Across three independent studies, researchers from Western University in Canada, Tilburg University in the Netherlands, the University of North Carolina at Chapel Hill in the United States, and Rennes School of Business in France found that personal experiences and luck, along with asset scarcity and consumer optimism, were catalysts for the majority of market movement in the NFT space.

NFT market movement

In a study conducted by Guneet Kaur Nagpal of Western University and Luc Renneboog of Tilburg University titled “On Non-fungible Tokens, Blockchain Hypes, and the Creation of Scarcity,” the researchers analyzed the market dynamics of CryptoPunks, a popular collection of NFT assets.

“CryptoPunks,” write the researchers, “are among the most valued Non-Fungible Tokens (NFTs), with remarkable sales such as CP #5822 fetching USD 23.7 million in February 2022, and CP #7523 obtaining USD 11.8 million in December 2021.”

Tokenmetrics

The primary findings, according to the paper, include the assessment that buyers who were already invested in Ether (ETH), the native coin of Ethereum — the blockchain on which CryptoPunks assets reside — were more likely to engage in the market at higher costs and also saw higher gains. The researchers also noted that ETH gains and losses didn’t necessarily affect the price of NFTs but did influence the decision to sell or resell assets.

Furthermore, the study states:

“The authors establish that the creation of rarity, for both CP types and accessory combinations, which can be captured by statistical and visual measures, determines pricing.”

In a separate study titled “Personal Experience Effects across Markets: Evidence from NFT and Cryptocurrency Investing,” researcher Chuyi Sun of the University of North Carolina at Chapel Hill examined transaction-level data from “about one million” wallets to study how “personal experiences” contributed to bubbles in the NFT market.

”I find that NFT investors who randomly receive more valuable NFTs in the primary market are more likely to participate in subsequent primary market sales,” wrote Sun, adding that investors who randomly receive more valuable NFTs are more likely to eventually purchase “more lottery-like” cryptocurrencies.

Counterintuitive findings

A third study, titled “The Impact of Experience, Overconfidence and Optimism on Future Cryptocurrency Ownership” and conducted by Akanksha Jalan and Roman Matkovskyy of Rennes School of Business, takes a deep dive into the dynamics surrounding investor optimism and their knock-on effect for the cryptocurrency and NFT markets.

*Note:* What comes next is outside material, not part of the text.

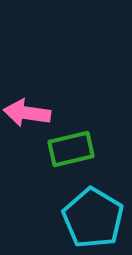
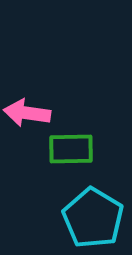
green rectangle: rotated 12 degrees clockwise
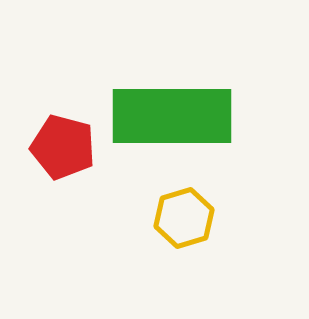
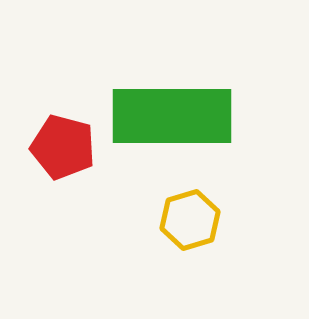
yellow hexagon: moved 6 px right, 2 px down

Related: The ‘WAGMI’ mentality is undermining crypto

In this study, the researchers found, counter-intuitively, that negative past experiences and investor optimism both positively affect the odds of future cryptocurrency and NFT ownership.

“The fact that individual crypto investors with negative experiences with cryptocurrencies continue to show interest in the asset class could reflect some form of self-serving bias,” wrote the authors, before adding, “with these investors likely attributing their losses to factors beyond their control (like market volatility) rather than poor decision-making on their part.”